Ce qui déborde et se soustrait

Dans la salle informatique d’une école d’ingénieurs, l’œil de Viviane Zenner a capturé des regards l’espace d’une journée. L’objectif a saisi des visages, des postures, des mains. La lumière des écrans envahit les modèles. Les regards sont errants, insondables. L’écran brûle la surface des visage. Le temps les consume. La lumière de l’extérieur renforce le caractère sculptural des corps. Plongés dans leurs travaux de recherches, les élèves sont isolés dans leur bulle de travail. À quoi pensent-ils ? La présence de l’objectif ne semble pas les perturber. Les dialogues sont suspendus. Les corps reliés aux claviers et aux images sont déconnectés. L’objectif de Viviane Zenner parvient pourtant à les relier. La photographie révéle une chorégraphie inédite, orchestrée par une lumière diaphane. L’œil guette les gestes, les oscillations, enregistre les instants de relâchement. Les mains s’appuient aux visages. La tension et la fatigue sont palpables. Parfois la concentration s’estompe, les regards s’échappent, les corps reprennent vie.

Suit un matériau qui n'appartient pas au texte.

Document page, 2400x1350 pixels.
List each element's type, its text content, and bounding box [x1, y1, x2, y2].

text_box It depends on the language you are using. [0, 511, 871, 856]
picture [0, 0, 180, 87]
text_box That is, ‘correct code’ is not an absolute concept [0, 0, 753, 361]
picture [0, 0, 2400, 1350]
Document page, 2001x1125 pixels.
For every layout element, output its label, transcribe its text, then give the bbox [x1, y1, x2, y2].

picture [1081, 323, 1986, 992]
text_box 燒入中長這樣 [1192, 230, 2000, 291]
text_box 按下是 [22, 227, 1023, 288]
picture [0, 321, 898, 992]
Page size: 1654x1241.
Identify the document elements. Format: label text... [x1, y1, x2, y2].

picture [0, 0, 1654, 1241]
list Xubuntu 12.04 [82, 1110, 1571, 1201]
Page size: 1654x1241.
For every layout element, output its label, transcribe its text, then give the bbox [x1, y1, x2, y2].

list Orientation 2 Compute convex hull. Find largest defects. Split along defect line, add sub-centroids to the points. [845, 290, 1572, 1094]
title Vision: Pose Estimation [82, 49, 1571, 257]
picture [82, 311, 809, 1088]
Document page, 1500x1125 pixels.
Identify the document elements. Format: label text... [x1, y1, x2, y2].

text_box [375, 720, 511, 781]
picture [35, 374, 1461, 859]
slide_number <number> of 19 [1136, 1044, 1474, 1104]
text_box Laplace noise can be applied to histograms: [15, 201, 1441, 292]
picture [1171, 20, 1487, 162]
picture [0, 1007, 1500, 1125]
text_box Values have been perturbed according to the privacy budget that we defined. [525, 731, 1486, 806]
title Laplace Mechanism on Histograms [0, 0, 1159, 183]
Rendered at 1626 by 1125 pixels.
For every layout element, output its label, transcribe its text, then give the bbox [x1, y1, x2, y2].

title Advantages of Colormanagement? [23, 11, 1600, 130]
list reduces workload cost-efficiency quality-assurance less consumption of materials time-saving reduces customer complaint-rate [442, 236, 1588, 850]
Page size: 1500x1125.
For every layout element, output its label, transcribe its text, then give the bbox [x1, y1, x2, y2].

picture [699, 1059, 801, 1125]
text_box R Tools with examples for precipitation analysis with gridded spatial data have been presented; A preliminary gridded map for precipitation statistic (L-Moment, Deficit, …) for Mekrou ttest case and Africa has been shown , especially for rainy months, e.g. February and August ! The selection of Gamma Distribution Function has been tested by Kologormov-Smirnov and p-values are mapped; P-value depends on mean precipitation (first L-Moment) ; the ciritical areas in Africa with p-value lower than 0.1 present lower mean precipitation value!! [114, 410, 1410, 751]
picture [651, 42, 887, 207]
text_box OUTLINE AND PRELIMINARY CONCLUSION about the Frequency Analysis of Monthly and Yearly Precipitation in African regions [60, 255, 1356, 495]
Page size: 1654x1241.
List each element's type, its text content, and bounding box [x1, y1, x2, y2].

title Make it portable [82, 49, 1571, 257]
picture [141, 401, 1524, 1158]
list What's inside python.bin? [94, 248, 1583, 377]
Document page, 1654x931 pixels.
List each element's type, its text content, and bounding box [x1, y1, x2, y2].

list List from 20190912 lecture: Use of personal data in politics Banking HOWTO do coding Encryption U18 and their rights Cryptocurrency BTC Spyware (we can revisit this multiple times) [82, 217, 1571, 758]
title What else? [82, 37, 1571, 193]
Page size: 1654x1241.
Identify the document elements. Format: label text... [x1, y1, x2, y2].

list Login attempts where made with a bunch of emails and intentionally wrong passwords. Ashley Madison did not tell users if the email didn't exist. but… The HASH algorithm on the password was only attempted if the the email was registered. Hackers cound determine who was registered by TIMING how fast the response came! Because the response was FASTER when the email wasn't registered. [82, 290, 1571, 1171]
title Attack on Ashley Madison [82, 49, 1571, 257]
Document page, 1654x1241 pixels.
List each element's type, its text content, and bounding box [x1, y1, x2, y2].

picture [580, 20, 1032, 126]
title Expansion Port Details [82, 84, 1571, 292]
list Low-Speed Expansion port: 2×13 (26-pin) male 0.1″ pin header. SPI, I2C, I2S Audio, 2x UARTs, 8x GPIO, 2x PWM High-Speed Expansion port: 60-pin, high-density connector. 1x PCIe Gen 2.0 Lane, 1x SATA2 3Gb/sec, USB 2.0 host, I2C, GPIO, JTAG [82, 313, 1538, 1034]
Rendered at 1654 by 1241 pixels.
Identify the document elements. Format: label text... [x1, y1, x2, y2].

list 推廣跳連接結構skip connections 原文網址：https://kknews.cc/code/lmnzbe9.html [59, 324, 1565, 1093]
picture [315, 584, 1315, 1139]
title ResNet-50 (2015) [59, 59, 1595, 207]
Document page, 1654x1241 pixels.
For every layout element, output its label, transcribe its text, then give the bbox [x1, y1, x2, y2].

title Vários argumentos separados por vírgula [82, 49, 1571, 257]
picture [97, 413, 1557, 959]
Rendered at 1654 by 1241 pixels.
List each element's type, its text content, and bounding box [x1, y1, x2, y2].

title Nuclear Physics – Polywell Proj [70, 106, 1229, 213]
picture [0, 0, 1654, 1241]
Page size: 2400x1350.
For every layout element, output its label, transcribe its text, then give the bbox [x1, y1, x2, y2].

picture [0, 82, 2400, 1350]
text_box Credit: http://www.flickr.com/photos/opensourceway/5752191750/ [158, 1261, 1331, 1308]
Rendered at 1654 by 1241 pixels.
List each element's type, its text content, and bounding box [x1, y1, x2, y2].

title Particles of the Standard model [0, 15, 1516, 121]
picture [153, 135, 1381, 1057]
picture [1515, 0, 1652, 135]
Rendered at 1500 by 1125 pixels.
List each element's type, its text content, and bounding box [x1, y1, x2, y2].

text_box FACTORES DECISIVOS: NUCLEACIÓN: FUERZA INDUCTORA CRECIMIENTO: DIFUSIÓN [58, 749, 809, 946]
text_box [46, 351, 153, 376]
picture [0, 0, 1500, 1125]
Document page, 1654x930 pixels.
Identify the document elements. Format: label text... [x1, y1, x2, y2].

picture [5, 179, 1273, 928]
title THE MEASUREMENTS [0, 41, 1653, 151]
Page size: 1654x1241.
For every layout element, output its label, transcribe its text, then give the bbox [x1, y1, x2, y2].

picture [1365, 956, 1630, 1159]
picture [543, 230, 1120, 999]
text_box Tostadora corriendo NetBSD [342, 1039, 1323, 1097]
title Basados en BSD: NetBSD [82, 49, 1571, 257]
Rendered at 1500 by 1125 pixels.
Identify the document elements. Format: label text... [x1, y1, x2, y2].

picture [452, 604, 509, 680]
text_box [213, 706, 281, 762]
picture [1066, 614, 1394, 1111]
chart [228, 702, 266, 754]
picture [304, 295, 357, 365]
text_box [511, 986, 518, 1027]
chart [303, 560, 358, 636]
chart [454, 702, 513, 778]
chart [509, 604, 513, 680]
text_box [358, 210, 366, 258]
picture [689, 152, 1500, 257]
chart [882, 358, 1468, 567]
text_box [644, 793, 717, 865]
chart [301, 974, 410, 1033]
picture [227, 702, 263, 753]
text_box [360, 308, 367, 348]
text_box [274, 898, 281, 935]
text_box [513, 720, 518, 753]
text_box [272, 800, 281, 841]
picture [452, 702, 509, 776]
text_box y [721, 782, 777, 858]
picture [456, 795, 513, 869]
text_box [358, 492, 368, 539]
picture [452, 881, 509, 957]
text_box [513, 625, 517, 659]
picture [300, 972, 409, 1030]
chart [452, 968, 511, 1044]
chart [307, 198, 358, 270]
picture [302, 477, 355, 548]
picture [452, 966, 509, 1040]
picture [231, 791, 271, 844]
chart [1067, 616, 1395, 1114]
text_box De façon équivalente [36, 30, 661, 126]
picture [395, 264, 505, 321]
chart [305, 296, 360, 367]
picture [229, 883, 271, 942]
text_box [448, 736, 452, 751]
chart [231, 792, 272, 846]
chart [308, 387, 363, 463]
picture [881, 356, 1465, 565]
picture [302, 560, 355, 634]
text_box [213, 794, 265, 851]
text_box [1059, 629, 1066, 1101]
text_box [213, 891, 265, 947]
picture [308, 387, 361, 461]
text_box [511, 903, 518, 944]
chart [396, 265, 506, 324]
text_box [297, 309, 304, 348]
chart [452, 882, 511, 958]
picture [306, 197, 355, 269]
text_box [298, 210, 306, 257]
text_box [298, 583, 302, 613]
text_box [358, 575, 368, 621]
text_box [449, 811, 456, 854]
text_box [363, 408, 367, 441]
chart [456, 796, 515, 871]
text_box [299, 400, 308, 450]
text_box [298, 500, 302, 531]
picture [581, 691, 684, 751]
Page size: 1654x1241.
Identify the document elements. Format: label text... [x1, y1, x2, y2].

L’attention portée aux échappatoires et à l’assouplissement des corps livre les détails d’une fusion étrange des corps et des machines. Un jeu s’opère entre l’univers informatique et le monde extérieur, vers lequel certains corps semblent être happés. Viviane Zenner a choisi une journée ensoleillée, en dissonance avec l’atmosphère austère de la salle. Les rayons de lumière adoucissent la sévérité de la scène. Ils effleurent les peaux, les murs, les machines. Une alchimie s’opère. Nous sommes happés par cette gestuelle, par ce déplacement de la concentration et l’épuisement, par ce qui le déborde ce dispositif et se soustrait.